Example 1. Known low-alloy chrome steel high machinability AC40X. The level of mechanical workability and the productivity of hot processing are taken as reference values for comparison. During steelmaking processes, extremely toxic lead vapors are released into the surrounding atmosphere.

Example 2. The content of sulfur and phosphorus is greater than the declared values. The mechanical characteristics of the metal do not meet the requirements of GOST. Evaluation of the effectiveness of machining steel and the performance of the hot forming process was not carried out.

Example 3. The copper content is greater than the upper limit. There is a decrease in the productivity of the process of hot plastic deformation of the metal.

Example 4. The tin content is less than the lower limit. The machinability level of the proposed steel is lower than that of the known analogue.

Example 5. The tin content in steel is at the lower limit of the claimed range. The machinability of the proposed steel by cutting is comparable to the machinability of its analogue.

Example 6. The content of sulfur, phosphorus, copper and tin is at the upper limit of the declared ranges. The indicators of the mechanical properties of the metal correspond to the minimum maximum permissible values established by GOST for a lead-containing analogue.

Example 7. The tin content is greater than the upper limit. The values of the mechanical properties of the metal are beyond the scope established by GOST. The study of the technological properties of the proposed steel was not conducted.

Example 8. The ratio between the content of tin and copper goes beyond the lower regulated border. The efficiency of the turning process is reduced.

Example 9. The ratio between the content of tin and copper is at the lower limit of the claimed range. The level of machinability of the proposed steel is comparable to the machinability of the known analogue.

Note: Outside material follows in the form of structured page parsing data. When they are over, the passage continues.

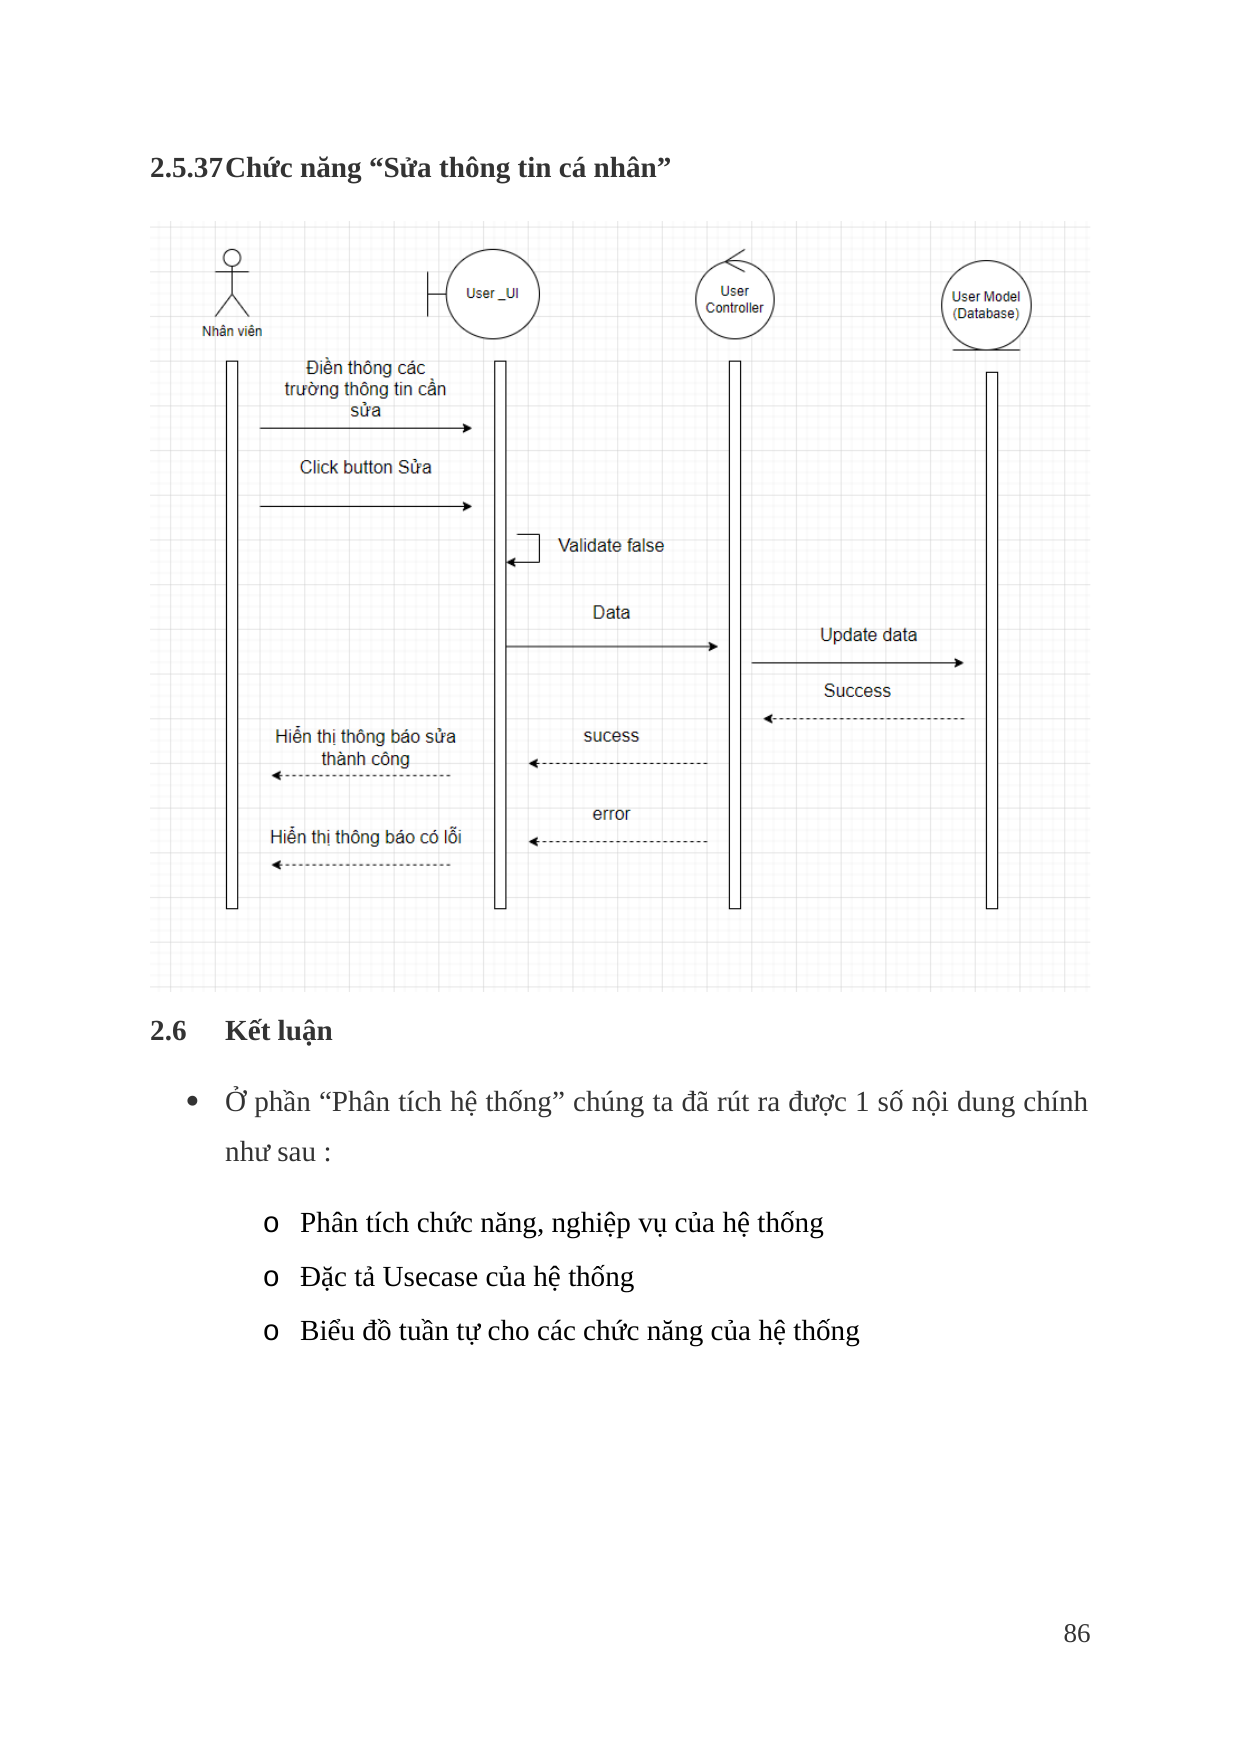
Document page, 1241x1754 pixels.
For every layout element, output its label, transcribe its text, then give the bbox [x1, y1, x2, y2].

list Phân tích chức năng, nghiệp vụ của hệ thống [262, 1205, 1090, 1241]
subtitle Chức năng “Sửa thông tin cá nhân” [150, 150, 1090, 183]
subtitle Kết luận [150, 1013, 1090, 1046]
list Đặc tả Usecase của hệ thống [262, 1259, 1090, 1296]
picture [150, 221, 1091, 992]
list Biểu đồ tuần tự cho các chức năng của hệ thống [262, 1313, 1090, 1349]
list Ở phần “Phân tích hệ thống” chúng ta đã rút ra được 1 số nội dung chính như sau : [187, 1084, 1090, 1168]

Example 10. The ratio between the content of tin and copper has a value corresponding to the upper declared limit. There is no increase in the efficiency of the process of hot plastic deformation of steel.

Example 11. The ratio between the content of tin and copper goes beyond the upper set limit. The productivity of metal forming decreases.

Example 12. The content of all elements is within the stated limits. The complex of technological properties of low-alloy chromium steel is optimal. The machinability index while maintaining the mechanical characteristics of the metal is 14% higher than that of the known analogue, and the productivity of hot pressure processing increases by 10%. At the same time, air pollution of the working area is significantly reduced.

Thus, a higher level of machinability by cutting the proposed steel and an increase in the productivity of the hot forming process together with maintaining the complex of the required mechanical properties of the metal and improving the ecology of metallurgical production allows us to recommend it for industrial applications.

Claims (3)

1. Low-alloy chromium steel of high workability, containing carbon, silicon, manganese, chromium and iron, characterized in that it additionally contains tin in the following ratio of components, wt.%:
carbon 0.36-0.44 silicon 0.17-0.37 manganese 0.60-0.90 chromium 0.80-1.10 tin 0.05-0.30 iron the basis 2. Steel according to claim 1, characterized in that it additionally limits the content of harmful impurities, wt.%: Sulfur - not more than 0.025, phosphorus - not more than 0.025, copper - not more than 0.20. 3. Steel according to claim 2, characterized in that the ratio of tin to copper content is in the range from 0.3 to 6.